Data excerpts
------------

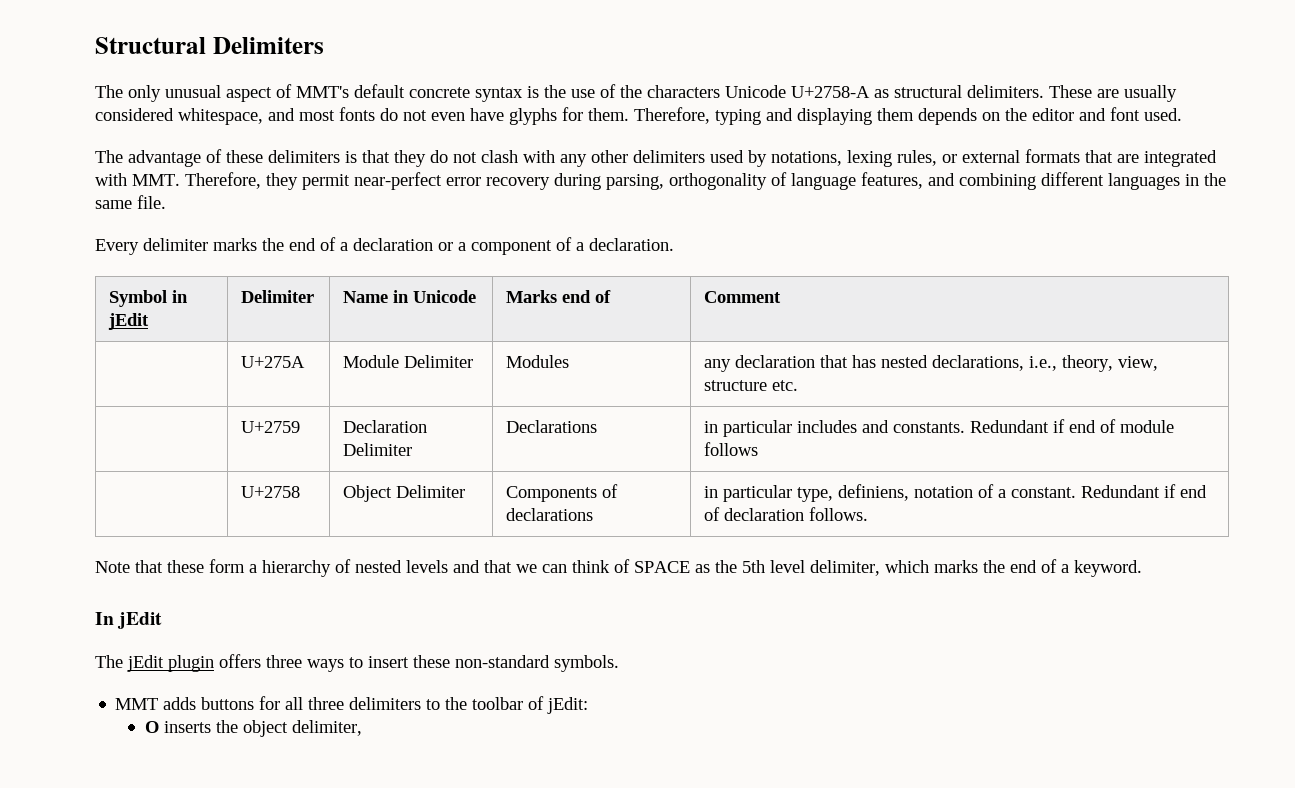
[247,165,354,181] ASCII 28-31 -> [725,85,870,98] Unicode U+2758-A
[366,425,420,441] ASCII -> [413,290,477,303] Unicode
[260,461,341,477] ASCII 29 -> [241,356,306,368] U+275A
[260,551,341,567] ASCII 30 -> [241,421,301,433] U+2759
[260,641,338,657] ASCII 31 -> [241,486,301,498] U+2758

------------

(WHAT YOU SHOULD DO)
Please repeat each record above precisely, with the pictures left out.

(SOLUTION TO THIS EXERCISE)
[247,165,354,181] ASCII 28-31 -> [725,85,870,98] Unicode U+2758-A
[366,425,420,441] ASCII -> [413,290,477,303] Unicode
[260,461,341,477] ASCII 29 -> [241,356,306,368] U+275A
[260,551,341,567] ASCII 30 -> [241,421,301,433] U+2759
[260,641,338,657] ASCII 31 -> [241,486,301,498] U+2758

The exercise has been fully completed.